Manchu name
- Manchu script: ᡥᠣᡳ᠌ᡶᠠ ᠨᠠᡵᠠ
- Möllendorff: hoifa nara

Chinese name
- Chinese: 辉发那拉氏

Standard Mandarin
- Hanyu Pinyin: huī fā nà lā shì

Pronunciation respelling name
- Pronunciation respelling: HOY-fah-NAH-rah

= Hoifa Nara =

Manchu clan and family name

Hoifa Nara is a one of the four major branches of the Nara clan and among the eight greatest Manchu families in some of the historical records during Qing dynasty. It was also the ruling clan of the Hoifa tribal nation (輝發國, -1607). Its ancestor, Angguli, originally belonged to the Ikderi clan of the Nimaca tribe in the Heilongjiang region. After migrating south, he adopted the surname Nara through association with local Nara families. By the late Ming period, the clan established the tribal nation in the Hoifa River basin under the leadership of Wangginu (王機褚). After the defeat of his grandson Baindari (拜音達禮) by Nurhaci, the clan and its followers were incorporated into the Eight Banners.

==Overview==
During the Qing dynasty, the most distinguished branch was that of the Empress Nara of the Qianlong Emperor, whose father Narbū was posthumously granted the title of a first-rank duke due to his daughter's elevation. Following the empress's fall from favor, however, the family lost its hereditary banner command and declined. Apart from this branch, several members of the clan held hereditary titles such as qingcheduwei (輕車都尉, Light Chariot Commandant) and Qiduwei (騎都尉, Knight Commandant). After the fall of the Qing dynasty, descendants of the Hoifa Nara generally adopted the Sino surnames Zhang (張), Shi (施), Su (蘇), and You (游).

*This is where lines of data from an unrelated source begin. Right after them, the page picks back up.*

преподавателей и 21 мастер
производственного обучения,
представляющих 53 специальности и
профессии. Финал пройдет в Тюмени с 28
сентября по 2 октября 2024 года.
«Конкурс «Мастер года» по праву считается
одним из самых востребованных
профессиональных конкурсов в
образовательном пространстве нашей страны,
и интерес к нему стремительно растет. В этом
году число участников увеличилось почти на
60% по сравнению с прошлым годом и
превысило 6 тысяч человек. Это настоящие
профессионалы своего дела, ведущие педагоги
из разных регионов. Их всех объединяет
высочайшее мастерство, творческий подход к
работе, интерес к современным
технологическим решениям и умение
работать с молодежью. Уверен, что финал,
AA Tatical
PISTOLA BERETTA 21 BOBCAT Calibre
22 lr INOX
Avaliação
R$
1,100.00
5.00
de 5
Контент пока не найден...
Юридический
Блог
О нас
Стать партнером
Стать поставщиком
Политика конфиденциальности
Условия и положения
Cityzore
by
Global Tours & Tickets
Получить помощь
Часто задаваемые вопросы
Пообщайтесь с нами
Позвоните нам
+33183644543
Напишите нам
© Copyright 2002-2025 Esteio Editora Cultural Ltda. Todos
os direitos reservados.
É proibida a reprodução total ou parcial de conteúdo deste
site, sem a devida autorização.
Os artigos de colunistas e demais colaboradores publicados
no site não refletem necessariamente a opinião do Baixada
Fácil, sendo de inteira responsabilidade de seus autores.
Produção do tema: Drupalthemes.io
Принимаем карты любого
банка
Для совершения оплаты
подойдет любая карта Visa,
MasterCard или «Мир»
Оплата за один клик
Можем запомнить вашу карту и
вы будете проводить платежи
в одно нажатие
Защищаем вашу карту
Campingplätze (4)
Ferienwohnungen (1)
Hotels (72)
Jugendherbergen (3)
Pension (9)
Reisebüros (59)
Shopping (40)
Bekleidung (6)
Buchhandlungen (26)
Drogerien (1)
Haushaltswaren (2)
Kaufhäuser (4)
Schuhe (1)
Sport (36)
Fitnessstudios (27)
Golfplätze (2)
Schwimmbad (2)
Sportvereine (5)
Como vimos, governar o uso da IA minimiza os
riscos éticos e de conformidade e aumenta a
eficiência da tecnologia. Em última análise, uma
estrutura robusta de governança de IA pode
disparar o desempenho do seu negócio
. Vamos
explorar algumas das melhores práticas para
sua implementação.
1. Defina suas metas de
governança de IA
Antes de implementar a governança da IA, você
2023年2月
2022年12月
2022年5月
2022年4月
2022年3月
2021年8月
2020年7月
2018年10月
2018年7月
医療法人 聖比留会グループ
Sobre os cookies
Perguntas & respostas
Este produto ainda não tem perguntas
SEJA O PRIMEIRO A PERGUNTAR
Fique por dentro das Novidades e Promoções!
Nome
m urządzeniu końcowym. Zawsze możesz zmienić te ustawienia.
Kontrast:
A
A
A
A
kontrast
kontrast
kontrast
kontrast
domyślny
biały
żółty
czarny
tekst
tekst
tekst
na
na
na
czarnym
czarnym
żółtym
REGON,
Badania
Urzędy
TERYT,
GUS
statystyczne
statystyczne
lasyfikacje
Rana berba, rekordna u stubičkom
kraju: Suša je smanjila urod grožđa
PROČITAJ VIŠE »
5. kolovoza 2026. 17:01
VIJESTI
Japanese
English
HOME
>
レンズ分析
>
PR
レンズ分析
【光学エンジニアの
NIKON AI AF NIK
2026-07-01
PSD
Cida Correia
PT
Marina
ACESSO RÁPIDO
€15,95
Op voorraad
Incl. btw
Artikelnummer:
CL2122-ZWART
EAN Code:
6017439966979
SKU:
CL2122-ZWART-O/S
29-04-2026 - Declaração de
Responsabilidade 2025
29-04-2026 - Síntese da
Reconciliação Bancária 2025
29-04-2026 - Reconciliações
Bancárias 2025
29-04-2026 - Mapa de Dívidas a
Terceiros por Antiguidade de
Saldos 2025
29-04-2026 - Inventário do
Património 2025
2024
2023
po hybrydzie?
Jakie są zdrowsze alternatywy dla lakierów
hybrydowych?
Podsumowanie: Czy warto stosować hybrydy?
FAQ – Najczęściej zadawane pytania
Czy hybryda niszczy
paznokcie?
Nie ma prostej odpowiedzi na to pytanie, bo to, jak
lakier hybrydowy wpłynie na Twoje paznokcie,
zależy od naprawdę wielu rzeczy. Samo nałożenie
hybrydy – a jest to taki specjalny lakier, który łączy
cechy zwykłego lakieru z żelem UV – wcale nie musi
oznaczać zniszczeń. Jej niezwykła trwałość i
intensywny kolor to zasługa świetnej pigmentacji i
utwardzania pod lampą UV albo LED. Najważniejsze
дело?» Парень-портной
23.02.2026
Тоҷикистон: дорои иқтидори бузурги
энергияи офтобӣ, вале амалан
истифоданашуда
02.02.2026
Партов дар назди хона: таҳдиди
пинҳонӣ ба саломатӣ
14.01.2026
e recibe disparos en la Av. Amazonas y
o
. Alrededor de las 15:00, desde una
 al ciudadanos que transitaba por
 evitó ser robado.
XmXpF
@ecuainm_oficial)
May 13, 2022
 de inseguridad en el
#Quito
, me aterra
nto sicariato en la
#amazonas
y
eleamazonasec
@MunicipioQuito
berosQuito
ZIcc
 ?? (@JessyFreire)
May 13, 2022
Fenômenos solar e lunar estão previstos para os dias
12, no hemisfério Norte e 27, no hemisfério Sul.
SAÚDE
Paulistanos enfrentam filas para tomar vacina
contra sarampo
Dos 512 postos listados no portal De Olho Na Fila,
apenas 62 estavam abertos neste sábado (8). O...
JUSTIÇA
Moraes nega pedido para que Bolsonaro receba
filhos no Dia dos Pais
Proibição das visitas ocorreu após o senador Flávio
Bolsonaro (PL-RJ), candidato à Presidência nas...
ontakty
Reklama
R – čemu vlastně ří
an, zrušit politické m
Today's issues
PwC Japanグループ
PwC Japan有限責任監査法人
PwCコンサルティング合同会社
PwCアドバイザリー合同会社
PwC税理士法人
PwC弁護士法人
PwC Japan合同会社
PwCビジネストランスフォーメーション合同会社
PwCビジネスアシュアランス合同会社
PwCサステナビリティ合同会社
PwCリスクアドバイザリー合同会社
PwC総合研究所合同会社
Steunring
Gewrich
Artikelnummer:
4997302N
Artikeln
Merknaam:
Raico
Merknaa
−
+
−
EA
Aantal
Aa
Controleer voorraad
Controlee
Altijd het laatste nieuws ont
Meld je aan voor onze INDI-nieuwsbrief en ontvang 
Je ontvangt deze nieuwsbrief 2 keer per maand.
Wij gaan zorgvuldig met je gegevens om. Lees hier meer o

The descendants of the Hoifa beile family were mainly distributed among the Bordered Red Banner, Bordered Blue Banner, and Imperial Household Bordered Yellow Banner (內務府鑲黃旗). Tunggui (通貴), a grandson of Wangginu, surrendered to Nurhaci and was granted the hereditary rank of Qiduwei and Banner company commander (niru janggin). His descendants and clansmen produced numerous military and civil officials, including Banner-level commanders and company commanders. Mangko (莽科), another grandson of Wangginu, his great-grandson Narbu (納爾布) was the father of the Qianlong Emperor's Step Empress Nara.

Besides the ruling clan, several unrelated Hoifa Nara families also attained hereditary ranks through military service. Notable among them were the descendants of Sandan, who obtained multiple hereditary titles such as Qingcheduwei and Qiduwei. Another example, Šose Uba, who was granted Qiduwei due to his refusal to surrender while held captive by the Chahar Mongols for three years. After escaping, he served as superintendent of the imperial mausoleums (陵寢總管).